The government responded by revoking the immigrants' petitions, faulting them for "spending only $7.75 million thus far and not the $11.5 million in accumulated capital. Defendants revoked and denied the petitions because there is no "assurance that the entire amount of the petitioners' and [Innovation LP's] capital will in fact be used to carry out the business of the commercial enterprise and placed at risk for the purpose of generating a return," the immigrants say, citing the USCIS's response.
They claim the government also faulted them for raising only $11.5 million instead of $12 million, for having only one tenant rather than the number they forecast, and their decision to expand by purchasing an adjoining property.
"None of these changes, however, are material, nor are they 'discrepancies.' They are all completely consistent with the regulations that do not contemplate that a project will be completed at the [petition] stage," the complaint states.
The government claimed that analyses the immigrants relied on for their business plan were faulty. The group disagrees.

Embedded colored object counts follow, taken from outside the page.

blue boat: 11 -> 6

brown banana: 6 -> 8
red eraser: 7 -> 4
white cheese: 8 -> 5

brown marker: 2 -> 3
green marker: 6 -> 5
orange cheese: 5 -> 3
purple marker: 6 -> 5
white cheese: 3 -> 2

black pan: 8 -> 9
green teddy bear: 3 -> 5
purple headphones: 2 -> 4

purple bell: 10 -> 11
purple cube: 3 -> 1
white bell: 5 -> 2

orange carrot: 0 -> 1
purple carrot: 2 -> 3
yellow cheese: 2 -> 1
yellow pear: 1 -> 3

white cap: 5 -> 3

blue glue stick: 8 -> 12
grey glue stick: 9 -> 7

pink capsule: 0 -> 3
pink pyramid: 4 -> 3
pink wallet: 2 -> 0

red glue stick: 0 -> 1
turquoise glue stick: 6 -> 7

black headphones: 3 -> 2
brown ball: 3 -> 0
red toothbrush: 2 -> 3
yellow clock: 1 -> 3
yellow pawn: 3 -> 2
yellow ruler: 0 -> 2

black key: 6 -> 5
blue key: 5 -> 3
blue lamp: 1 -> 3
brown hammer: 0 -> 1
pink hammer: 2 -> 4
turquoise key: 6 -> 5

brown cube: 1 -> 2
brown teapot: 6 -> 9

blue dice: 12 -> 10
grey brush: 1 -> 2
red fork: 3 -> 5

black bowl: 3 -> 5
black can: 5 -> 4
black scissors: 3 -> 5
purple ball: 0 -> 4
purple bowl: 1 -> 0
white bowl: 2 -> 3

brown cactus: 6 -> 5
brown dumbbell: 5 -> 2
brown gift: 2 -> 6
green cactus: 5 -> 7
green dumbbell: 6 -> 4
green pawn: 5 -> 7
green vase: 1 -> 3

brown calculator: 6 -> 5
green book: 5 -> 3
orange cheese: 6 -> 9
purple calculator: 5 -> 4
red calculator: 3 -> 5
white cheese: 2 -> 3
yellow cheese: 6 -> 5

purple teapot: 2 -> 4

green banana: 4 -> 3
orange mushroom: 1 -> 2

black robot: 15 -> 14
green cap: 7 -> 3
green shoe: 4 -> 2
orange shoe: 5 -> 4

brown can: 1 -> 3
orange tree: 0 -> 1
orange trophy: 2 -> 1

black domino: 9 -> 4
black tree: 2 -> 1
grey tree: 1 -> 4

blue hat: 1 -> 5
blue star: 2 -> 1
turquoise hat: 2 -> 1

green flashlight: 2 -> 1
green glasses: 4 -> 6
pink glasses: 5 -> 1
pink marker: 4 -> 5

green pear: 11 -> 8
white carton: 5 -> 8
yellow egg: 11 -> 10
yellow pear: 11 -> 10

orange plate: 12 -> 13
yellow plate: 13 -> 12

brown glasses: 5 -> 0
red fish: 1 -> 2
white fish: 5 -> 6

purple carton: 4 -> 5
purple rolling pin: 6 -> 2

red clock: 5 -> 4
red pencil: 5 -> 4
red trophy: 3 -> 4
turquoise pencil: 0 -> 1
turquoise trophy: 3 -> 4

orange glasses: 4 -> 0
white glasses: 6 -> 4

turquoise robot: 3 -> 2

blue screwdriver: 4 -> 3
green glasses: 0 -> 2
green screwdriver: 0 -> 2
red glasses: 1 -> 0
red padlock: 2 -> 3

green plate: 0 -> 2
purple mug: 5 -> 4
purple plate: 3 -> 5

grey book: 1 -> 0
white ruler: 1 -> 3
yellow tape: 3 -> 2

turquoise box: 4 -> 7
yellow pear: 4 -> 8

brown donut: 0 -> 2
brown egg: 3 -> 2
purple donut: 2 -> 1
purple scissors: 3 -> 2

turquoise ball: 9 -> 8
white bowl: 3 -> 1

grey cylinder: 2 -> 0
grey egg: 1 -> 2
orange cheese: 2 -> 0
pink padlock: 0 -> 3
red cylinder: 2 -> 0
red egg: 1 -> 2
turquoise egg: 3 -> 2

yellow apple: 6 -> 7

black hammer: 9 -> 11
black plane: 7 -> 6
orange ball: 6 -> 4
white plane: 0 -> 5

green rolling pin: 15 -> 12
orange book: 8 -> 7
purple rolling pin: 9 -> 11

"The regional center was approved for investments in commercial/industrial development; mixed-use development; light industry/warehouse; office space; and retail development among others. The defendants confuse the purpose of the regional center with the creation of jobs by the tenants. The 'reasonable methodologies' look to indirect job creation through the tenants' employment irrespective of whether that economic activity is the same as the regional center's approved economic investment clusters. It is unlikely that they would be the same in any case. Although defendants disavow the use of the tenant-methodology here, the result is the same.
Defendants simply disregard accepted reasonable methodologies because they no longer believe they can count jobs created by tenants in a real estate renovation project," the immigrants say in their complaint.
The immigrants seek declaratory and injunctive relief for improper retroactive application, arbitrary and capricious action in violation of immigration laws and the Administrative Procedure Act, exceeding statutory authority and due process.
They specifically seek immigration documents for themselves and their children so they can remain in the United States for the duration of the proceedings.